In-house counsel also react to a post-transaction conversation – especially if the law firms are proactive in asking for feedback. “After complex deals have closed, the lack of time doesn’t always make it easy, but I try to implement a ‘post-mortem’ meeting with the external lawyers that advised the transaction,” says García-González at Banco Santander. “It serves to share views on how the deal went, things that went well and things that could be improved for next time.”

Vision for the future
While some say that the ‘good days are back’ and are talking double digit growth – others feel that the Iberian Market is being a little too optimistic too early. “I am sceptical about these figures,” says Guerra at Deloitte Abogados. “If we forget where are and what we have been through over the past four years we may repeat previous mistakes – if we relax, that’s when we will be lost.”
But if you are a good lawyer, you will always have opportunities and visibility in the market, adds Gracia at Ashurst. “But these days only those who are remarkable in providing services have the opportunity to succeed.”

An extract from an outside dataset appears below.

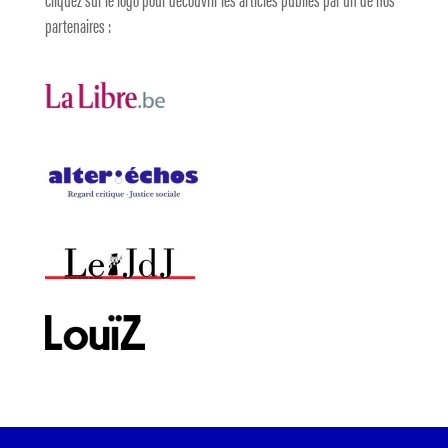
partenaires :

Law firms need to be reinventing themselves every day, anticipating both the competition as well as the ever-changing needs of their clients. As the market segments and consolidates, they need to be clear on their priorities. “While some are playing the game of size, I prefer to play the game of profitability,” says Guerra at Deloitte Abogados, “by choosing the right people and providing the right services at a price that reflects the quality.”
The ability to change is key – what law firms did yesterday is not going to be what they do tomorrow. They must therefore seriously listen what it is their clients now need and adapt their service offerings to keep up with the ongoing evolution of today’s legal market.